The Ottawa Paramedic Services are struggling under an increasing need for ambulances

A new report says soaring demand for ambulances is crippling the Ottawa Paramedic Service’s resources and putting the lives of patients at risk — particularly those most in need of urgent care.

The service review, scheduled to be tabled at the city’s community and protective services committee on Thursday, paints a grim picture of the state of paramedic service in Ottawa.

Over the last five years, the OPS has seen response volumes increase by nearly 25 per cent. Ambulances were called out 133,965 times in 2015 alone – a five per cent increase over the previous year.

“This volume is a clear indicator that the demand for the Paramedic Service is increasing year-over-year and is outpacing staffing levels and vehicle availability,” the report states.
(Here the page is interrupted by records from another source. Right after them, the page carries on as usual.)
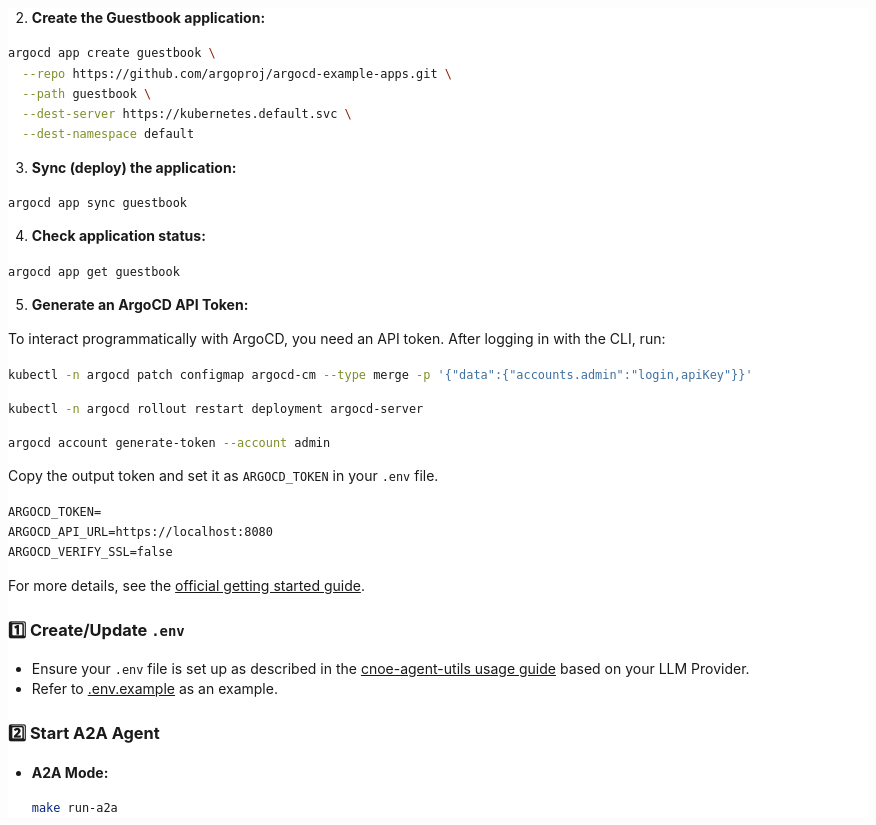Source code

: 2. **Create the Guestbook application:**

  ```bash
  argocd app create guestbook \
    --repo https://github.com/argoproj/argocd-example-apps.git \
    --path guestbook \
    --dest-server https://kubernetes.default.svc \
    --dest-namespace default
  ```

3. **Sync (deploy) the application:**

  ```bash
  argocd app sync guestbook
  ```

4. **Check application status:**

  ```bash
  argocd app get guestbook
  ```

5. **Generate an ArgoCD API Token:**

To interact programmatically with ArgoCD, you need an API token. After logging in with the CLI, run:

```bash
kubectl -n argocd patch configmap argocd-cm --type merge -p '{"data":{"accounts.admin":"login,apiKey"}}'
```

```bash
kubectl -n argocd rollout restart deployment argocd-server
```

```bash
argocd account generate-token --account admin
```

Copy the output token and set it as `ARGOCD_TOKEN` in your `.env` file.

```
ARGOCD_TOKEN=
ARGOCD_API_URL=https://localhost:8080
ARGOCD_VERIFY_SSL=false
```

For more details, see the [official getting started guide](https://argo-cd.readthedocs.io/en/stable/getting_started/#1-install-argo-cd).


### 1️⃣ Create/Update `.env`

- Ensure your `.env` file is set up as described in the [cnoe-agent-utils usage guide](https://github.com/cnoe-io/cnoe-agent-utils#-usage) based on your LLM Provider.
- Refer to [.env.example](.env.example) as an example.

### 2️⃣ Start A2A Agent

- **A2A Mode:**
  ```bash
  make run-a2a
  ```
In March, city council approved the hiring of a dozen new paramedics in an effort to improve response times and offset the impact of resources being diverted from rural communities to more urban areas of the city.

The report also reveals that, for the first time, the OPS failed to meet council-set standards for response times. Making matters worse, the failures come in categories dealing with some of the city’s most critical patients.

Last year, the service only managed to respond to 73 per cent of calls for patients with life-threatening conditions within its eight-minute target time – two per cent shy of the council-approved minimum of 75 per cent. In cases where patients were suffering sudden cardiac arrest, the results were just as startling. Over the past two years, about 63 per cent of calls were attended to within the six-minute target time – again, two per cent below the city-set threshold.

The review cites sprawling geography, a spike in tourism and, mainly, an older, but still-growing population as the key sources of strain on the Ottawa Paramedic Service. Nearly six in 10 patients attended to by paramedics in Ottawa are 55 and older.

Currently, Ottawa has the fewest number of paramedics per call of any municipality in Ontario. With demand expected to continue to jump by six per cent annually for the next three years, city staff are recommending the addition of 38 paramedics to the OPS’s roster and the purchase of five more new ambulances by 2018. The first round of new recruits could be on the job by next August, pending council approval.